## Records supplied
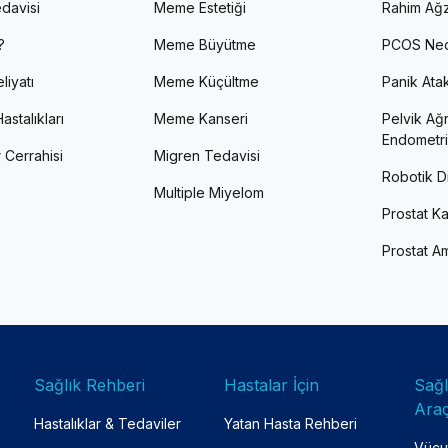
davisi
Meme Estetiği
Rahim Ağz
?
Meme Büyütme
PCOS Ned
liyatı
Meme Küçültme
Panik Atak 
astalıkları
Meme Kanseri
Pelvik Ağr
Endometri
 Cerrahisi
Migren Tedavisi
Robotik Di
Multiple Miyelom
Prostat Ka
Prostat Am
Sağlık Rehberi
Hastalar İçin
Sağ
Araç
Hastalıklar & Tedaviler
Yatan Hasta Rehberi
Vücut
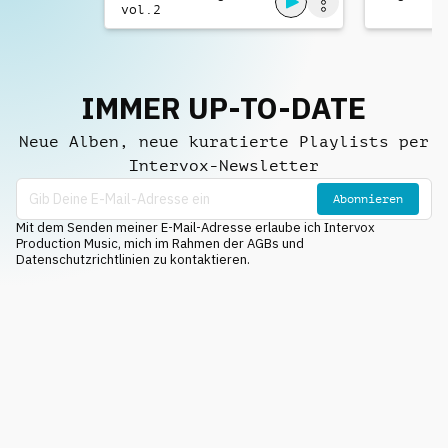
vol.2
IMMER UP-TO-DATE
Neue Alben, neue kuratierte Playlists per
Intervox-Newsletter
Abonnieren
Mit dem Senden meiner E-Mail-Adresse erlaube ich Intervox
Production Music, mich im Rahmen der AGBs und
Datenschutzrichtlinien zu kontaktieren.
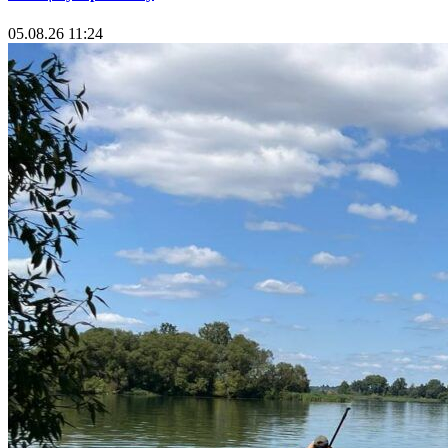
05.08.26 11:24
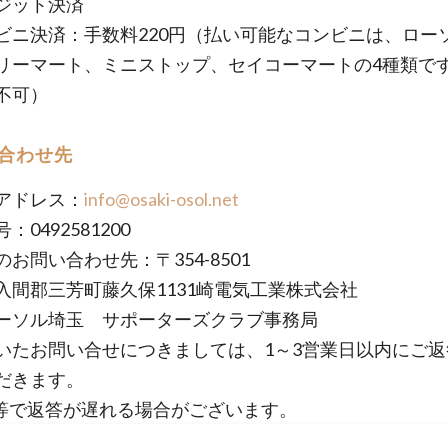
ジット決済
ビニ決済：手数料220円（払い可能なコンビニは、ロー
リーマート、ミニストップ、セイコーマートの4種類で
不可）
合わせ先
アドレス：
info@osaki-osol.net
：0492581200
お問い合わせ先：〒354-8501
入間郡三芳町藤久保1131崎電気工業株式会社
ーソル埼玉 サポーターズクラブ事務局
いたお問い合せにつきましては、1～3営業日以内にご返
だきます。
等で返答が遅れる場合がございます。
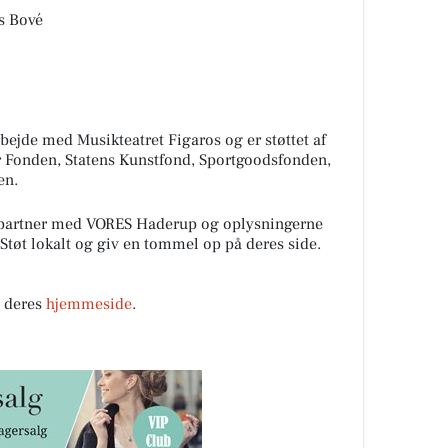
s Bové
bejde med Musikteatret Figaros og er støttet af
er Fonden, Statens Kunstfond, Sportgoodsfonden,
en.
 partner med VORES Haderup og oplysningerne
 Støt lokalt og giv en tommel op på deres side.
å deres
hjemmeside
.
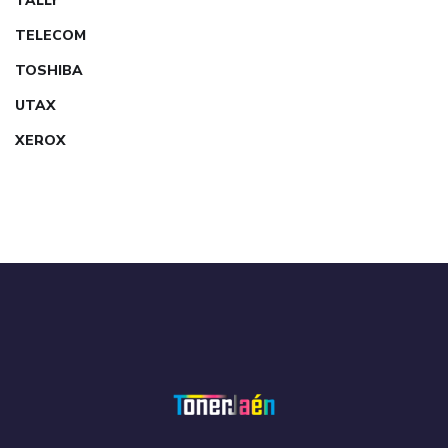
TALLY
TELECOM
TOSHIBA
UTAX
XEROX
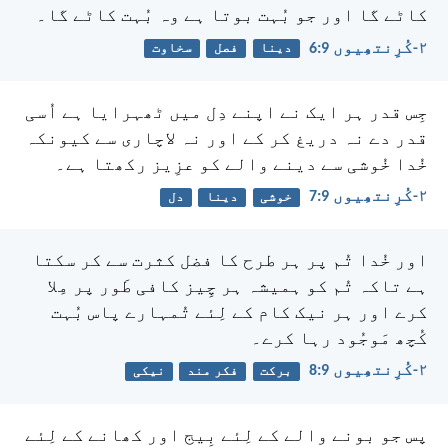
کاٹے گا اور جو بُہت بوتا ہے وہ بُہت کاٹے گا۔
۲-کُرِنتھِیوں 9:‏6
دینا
فصل
سخاوت
جِس قدر ہر ایک نے اپنے دِل میں ٹھہرایا ہے اُسی
قدر دے نہ دریغ کر کے اور نہ لاچاری سے کیونکہ
خُدا خُوشی سے دینے والے کو عزِیز رکھتا ہے۔
۲-کُرِنتھِیوں 9:‏7
خوشی
دینا
دل
اور خُدا تُم پر ہر طرح کا فضل کثرت سے کر سکتا
ہے تاکہ تُم کو ہمیشہ ہر چِیز کافی طَور پر مِلا
کرے اور ہر نیک کام کے لِئے تُمہارے پاس بُہت
کُچھ مَوجُود رہا کرے۔
۲-کُرِنتھِیوں 9:‏8
برکت
فکر مند
نیکی
پس جو بونے والے کے لِئے بِیج اور کھانے کے لِئے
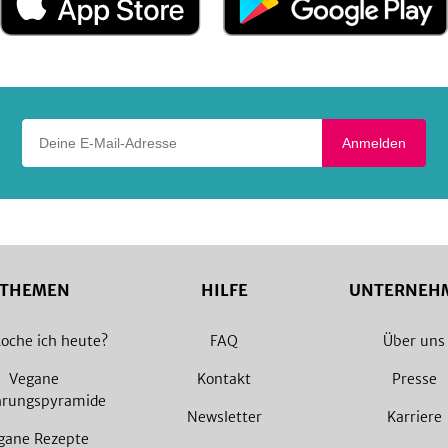
im
bei
App
Google
Store
Play
Deine E-Mail-Adresse
Anmelden
THEMEN
HILFE
UNTERNEH
oche ich heute?
FAQ
Über uns
Vegane
Kontakt
Presse
hrungspyramide
Newsletter
Karriere
gane Rezepte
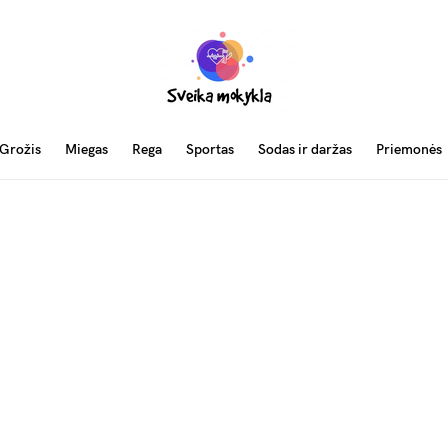
Grožis
Miegas
Rega
Sportas
Sodas ir daržas
Priemonės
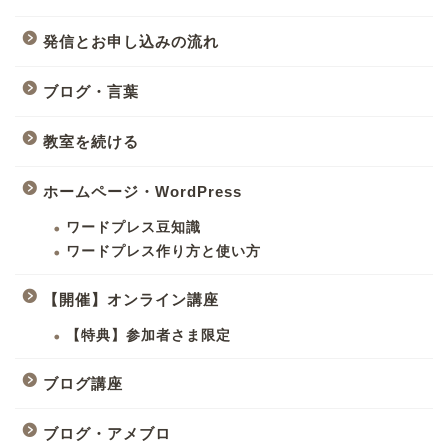
発信とお申し込みの流れ
ブログ・言葉
教室を続ける
ホームページ・WordPress
ワードプレス豆知識
ワードプレス作り方と使い方
【開催】オンライン講座
【特典】参加者さま限定
ブログ講座
ブログ・アメブロ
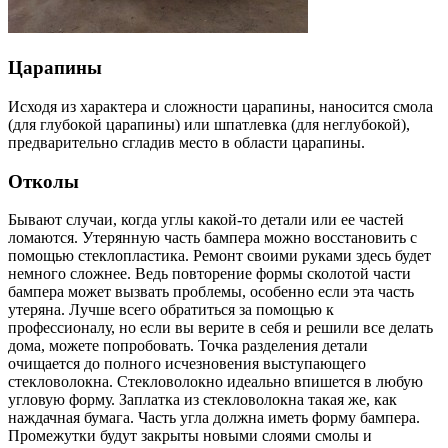
Царапины
Исходя из характера и сложности царапины, наносится смола
(для глубокой царапины) или шпатлевка (для неглубокой),
предварительно сгладив место в области царапины.
Отколы
Бывают случаи, когда углы какой-то детали или ее частей
ломаются. Утерянную часть бампера можно восстановить с
помощью стеклопластика. Ремонт своими руками здесь будет
немного сложнее. Ведь повторение формы сколотой части
бампера может вызвать проблемы, особенно если эта часть
утеряна. Лучше всего обратиться за помощью к
профессионалу, но если вы верите в себя и решили все делать
дома, можете попробовать. Точка разделения детали
очищается до полного исчезновения выступающего
стекловолокна. Стекловолокно идеально впишется в любую
угловую форму. Заплатка из стекловолокна такая же, как
наждачная бумага. Часть угла должна иметь форму бампера.
Промежутки будут закрыты новыми слоями смолы и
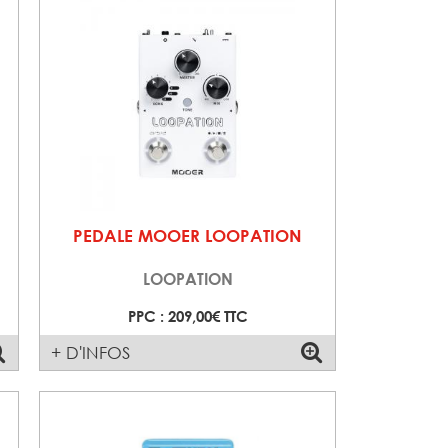
PEDALE MOOER LOOPATION
LOOPATION
PPC : 209,00€ TTC
+ D'INFOS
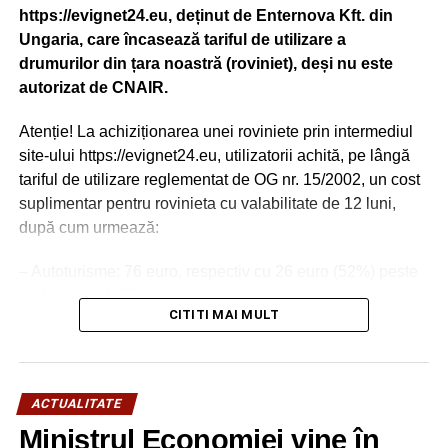
https://evignet24.eu, deținut de Enternova Kft. din
Ungaria, care încasează tariful de utilizare a
drumurilor din țara noastră (roviniet), deși nu este
autorizat de CNAIR.
Atenție! La achiziționarea unei roviniete prin intermediul
site-ului https://evignet24.eu, utilizatorii achită, pe lângă
tariful de utilizare reglementat de OG nr. 15/2002, un cost
suplimentar pentru rovinieta cu valabilitate de 12 luni,
după cum urmează:
– Autoturisme: 76 euro, respectiv cu 26 euro (52%) peste
tariful legal de 50 euro;
CITITI MAI MULT
– Vehicule destinate transportului de marfă cu masa totală
maximă autorizată (MTMA) de cel mult 3,5 tone: 144,5
euro, respectiv cu 30,5 euro (26,75%) peste tariful legal
ACTUALITATE
de 114 euro;
Ministrul Economiei vine în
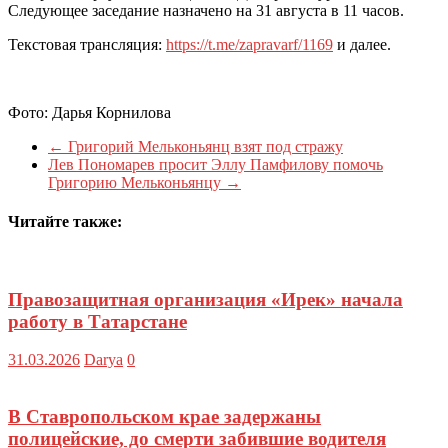
Следующее заседание назначено на 31 августа в 11 часов.
Текстовая трансляция:
https://t.me/zapravarf/1169
и далее.
Фото: Дарья Корнилова
←
Григорий Мельконьянц взят под стражу
Лев Пономарев просит Эллу Памфилову помочь
Григорию Мельконьянцу
→
Читайте также:
Правозащитная организация «Ирек» начала
работу в Татарстане
31.03.2026
Darya
0
В Ставропольском крае задержаны
полицейские, до смерти забившие водителя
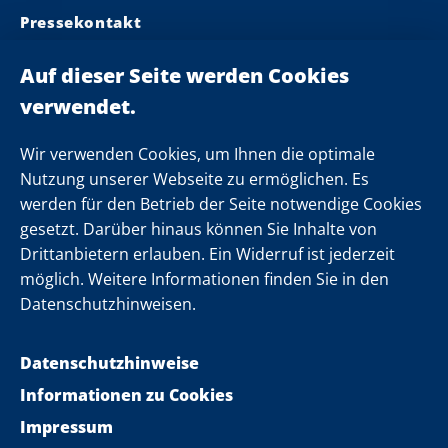
Pressekontakt
Ministerpräsident
Landeskabinett
Einsamkeit
Newsletter
Wir verwenden Cookies, um Ihnen die optimale
Nutzung unserer Webseite zu ermöglichen. Es
werden für den Betrieb der Seite notwendige Cookies
Folgen Sie uns
gesetzt. Darüber hinaus können Sie Inhalte von
Drittanbietern erlauben. Ein Widerruf ist jederzeit
möglich. Weitere Informationen finden Sie in den
Datenschutzhinweisen.
Datenschutzhinweise
Informationen zu Cookies
Impressum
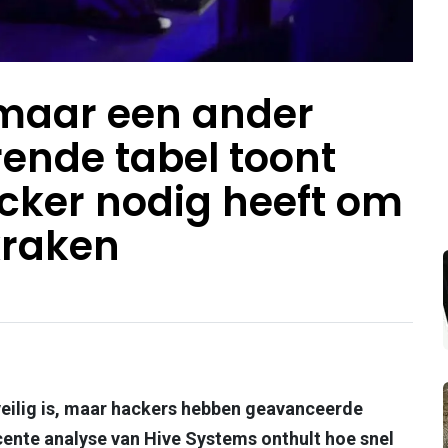
 maar een ander
rende tabel toont
cker nodig heeft om
kraken
eilig is, maar hackers hebben geavanceerde
ente analyse van Hive Systems onthult hoe snel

## Problem to solve
Could you reproduce every record above exactly, leaving out any pictures?

## Task response
davisi
Meme Estetiği
Rahim Ağz
?
Meme Büyütme
PCOS Ned
liyatı
Meme Küçültme
Panik Atak 
astalıkları
Meme Kanseri
Pelvik Ağr
Endometri
 Cerrahisi
Migren Tedavisi
Robotik Di
Multiple Miyelom
Prostat Ka
Prostat Am
Sağlık Rehberi
Hastalar İçin
Sağ
Araç
Hastalıklar & Tedaviler
Yatan Hasta Rehberi
Vücut
vol.2
IMMER UP-TO-DATE
Neue Alben, neue kuratierte Playlists per
Intervox-Newsletter
Abonnieren
Mit dem Senden meiner E-Mail-Adresse erlaube ich Intervox
Production Music, mich im Rahmen der AGBs und
Datenschutzrichtlinien zu kontaktieren.
05.08.26 11:24
ジット決済
ビニ決済：手数料220円（払い可能なコンビニは、ロー
リーマート、ミニストップ、セイコーマートの4種類で
不可）
合わせ先
アドレス：
info@osaki-osol.net
：0492581200
お問い合わせ先：〒354-8501
入間郡三芳町藤久保1131崎電気工業株式会社
ーソル埼玉 サポーターズクラブ事務局
いたお問い合せにつきましては、1～3営業日以内にご返
だきます。
等で返答が遅れる場合がございます。
s Bové
bejde med Musikteatret Figaros og er støttet af
er Fonden, Statens Kunstfond, Sportgoodsfonden,
en.
 partner med VORES Haderup og oplysningerne
 Støt lokalt og giv en tommel op på deres side.
å deres
hjemmeside
.
TALLY
TELECOM
TOSHIBA
UTAX
XEROX
کاٹے گا اور جو بُہت بوتا ہے وہ بُہت کاٹے گا۔
۲-کُرِنتھِیوں 9:‏6
دینا
فصل
سخاوت
جِس قدر ہر ایک نے اپنے دِل میں ٹھہرایا ہے اُسی
قدر دے نہ دریغ کر کے اور نہ لاچاری سے کیونکہ
خُدا خُوشی سے دینے والے کو عزِیز رکھتا ہے۔
۲-کُرِنتھِیوں 9:‏7
خوشی
دینا
دل
اور خُدا تُم پر ہر طرح کا فضل کثرت سے کر سکتا
ہے تاکہ تُم کو ہمیشہ ہر چِیز کافی طَور پر مِلا
کرے اور ہر نیک کام کے لِئے تُمہارے پاس بُہت
کُچھ مَوجُود رہا کرے۔
۲-کُرِنتھِیوں 9:‏8
برکت
فکر مند
نیکی
پس جو بونے والے کے لِئے بِیج اور کھانے کے لِئے
im
bei
App
Google
Store
Play
Deine E-Mail-Adresse
Anmelden
THEMEN
HILFE
UNTERNEH
oche ich heute?
FAQ
Über uns
Vegane
Kontakt
Presse
hrungspyramide
Newsletter
Karriere
gane Rezepte
Grožis
Miegas
Rega
Sportas
Sodas ir daržas
Priemonės
発信とお申し込みの流れ
ブログ・言葉
教室を続ける
ホームページ・WordPress
ワードプレス豆知識
ワードプレス作り方と使い方
【開催】オンライン講座
【特典】参加者さま限定
ブログ講座
ブログ・アメブロ
Царапины
Исходя из характера и сложности царапины, наносится смола
(для глубокой царапины) или шпатлевка (для неглубокой),
предварительно сгладив место в области царапины.
Отколы
Бывают случаи, когда углы какой-то детали или ее частей
ломаются. Утерянную часть бампера можно восстановить с
помощью стеклопластика. Ремонт своими руками здесь будет
немного сложнее. Ведь повторение формы сколотой части
бампера может вызвать проблемы, особенно если эта часть
утеряна. Лучше всего обратиться за помощью к
профессионалу, но если вы верите в себя и решили все делать
дома, можете попробовать. Точка разделения детали
очищается до полного исчезновения выступающего
стекловолокна. Стекловолокно идеально впишется в любую
угловую форму. Заплатка из стекловолокна такая же, как
наждачная бумага. Часть угла должна иметь форму бампера.
Промежутки будут закрыты новыми слоями смолы и
PEDALE MOOER LOOPATION
LOOPATION
PPC : 209,00€ TTC
+ D'INFOS
https://evignet24.eu, deținut de Enternova Kft. din
Ungaria, care încasează tariful de utilizare a
drumurilor din țara noastră (roviniet), deși nu este
autorizat de CNAIR.
Atenție! La achiziționarea unei roviniete prin intermediul
site-ului https://evignet24.eu, utilizatorii achită, pe lângă
tariful de utilizare reglementat de OG nr. 15/2002, un cost
suplimentar pentru rovinieta cu valabilitate de 12 luni,
după cum urmează:
– Autoturisme: 76 euro, respectiv cu 26 euro (52%) peste
tariful legal de 50 euro;
CITITI MAI MULT
– Vehicule destinate transportului de marfă cu masa totală
maximă autorizată (MTMA) de cel mult 3,5 tone: 144,5
euro, respectiv cu 30,5 euro (26,75%) peste tariful legal
ACTUALITATE
de 114 euro;
Ministrul Economiei vine în
Следующее заседание назначено на 31 августа в 11 часов.
Текстовая трансляция:
https://t.me/zapravarf/1169
и далее.
Фото: Дарья Корнилова
←
Григорий Мельконьянц взят под стражу
Лев Пономарев просит Эллу Памфилову помочь
Григорию Мельконьянцу
→
Читайте также:
Правозащитная организация «Ирек» начала
работу в Татарстане
31.03.2026
Darya
0
В Ставропольском крае задержаны
полицейские, до смерти забившие водителя
Pressekontakt
Ministerpräsident
Landeskabinett
Einsamkeit
Newsletter
Wir verwenden Cookies, um Ihnen die optimale
Nutzung unserer Webseite zu ermöglichen. Es
werden für den Betrieb der Seite notwendige Cookies
Folgen Sie uns
gesetzt. Darüber hinaus können Sie Inhalte von
Drittanbietern erlauben. Ein Widerruf ist jederzeit
möglich. Weitere Informationen finden Sie in den
Datenschutzhinweisen.
Datenschutzhinweise
Informationen zu Cookies
Impressum
 maar een ander
rende tabel toont
cker nodig heeft om
kraken
eilig is, maar hackers hebben geavanceerde
ente analyse van Hive Systems onthult hoe snel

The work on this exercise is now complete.